[Opening Source data section]

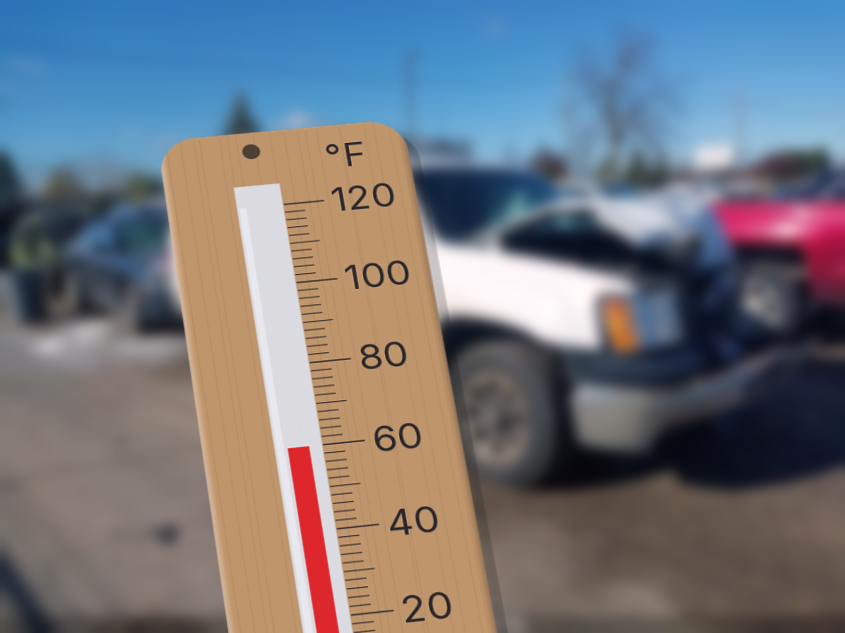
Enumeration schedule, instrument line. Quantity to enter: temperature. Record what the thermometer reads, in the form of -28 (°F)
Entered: 60 (°F)
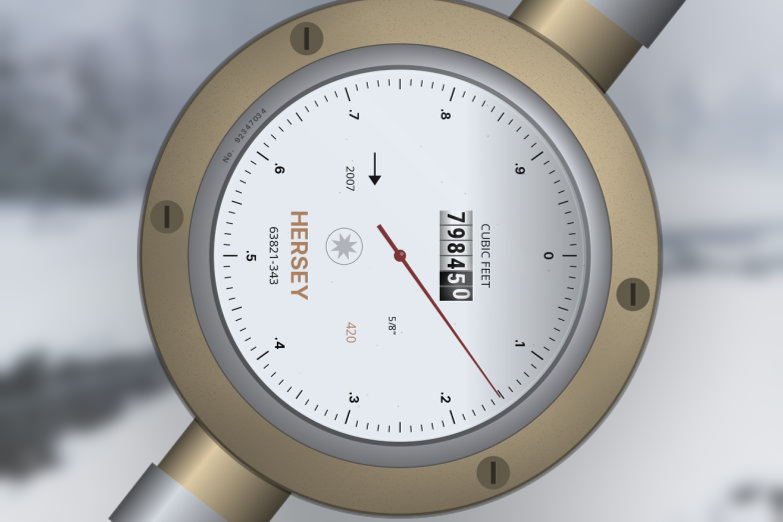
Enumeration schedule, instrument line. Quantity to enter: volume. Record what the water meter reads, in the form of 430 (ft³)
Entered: 798450.15 (ft³)
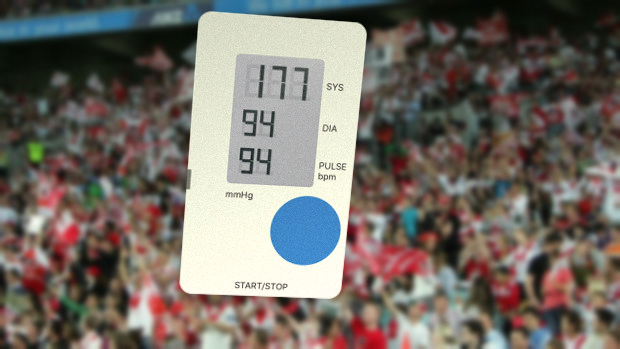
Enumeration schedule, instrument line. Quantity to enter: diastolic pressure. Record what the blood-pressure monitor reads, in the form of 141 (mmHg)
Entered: 94 (mmHg)
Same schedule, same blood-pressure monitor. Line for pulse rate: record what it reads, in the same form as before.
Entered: 94 (bpm)
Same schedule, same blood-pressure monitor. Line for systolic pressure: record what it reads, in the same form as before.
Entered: 177 (mmHg)
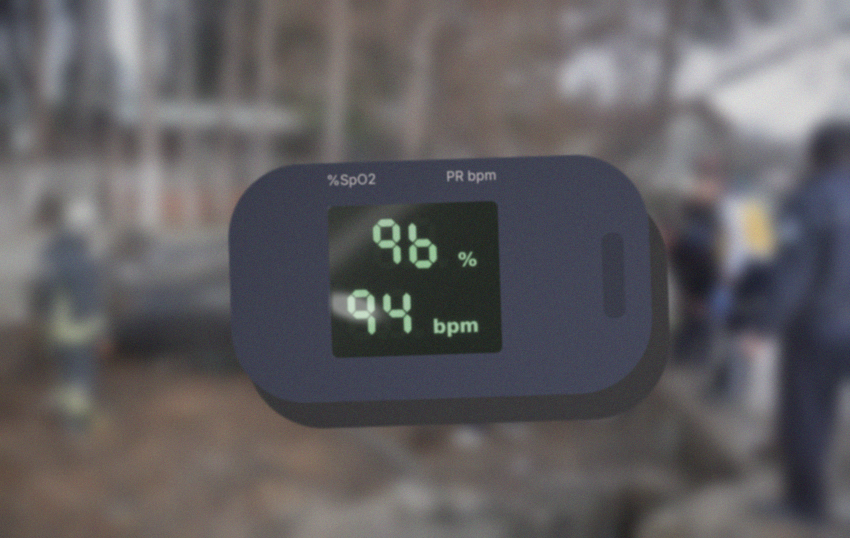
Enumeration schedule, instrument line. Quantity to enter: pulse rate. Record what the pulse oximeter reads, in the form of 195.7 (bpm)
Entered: 94 (bpm)
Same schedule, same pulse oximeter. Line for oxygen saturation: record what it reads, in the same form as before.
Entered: 96 (%)
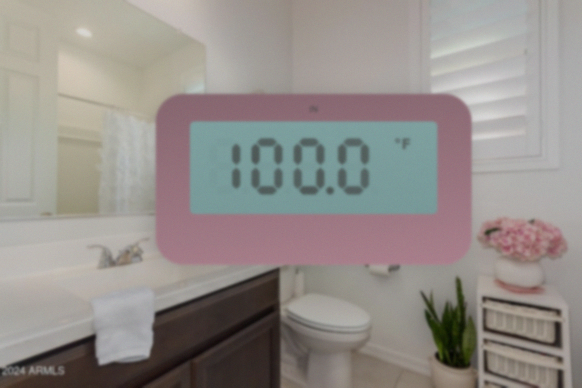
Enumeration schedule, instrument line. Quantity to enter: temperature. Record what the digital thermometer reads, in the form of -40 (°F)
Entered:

[Closing Source data section]

Copy the data from the line containing "of -40 (°F)" through the end of the data, substituting "infrared thermometer" for "digital thermometer" and leaving everything else unchanged.

● **Result of this exercise**
Enumeration schedule, instrument line. Quantity to enter: temperature. Record what the infrared thermometer reads, in the form of -40 (°F)
Entered:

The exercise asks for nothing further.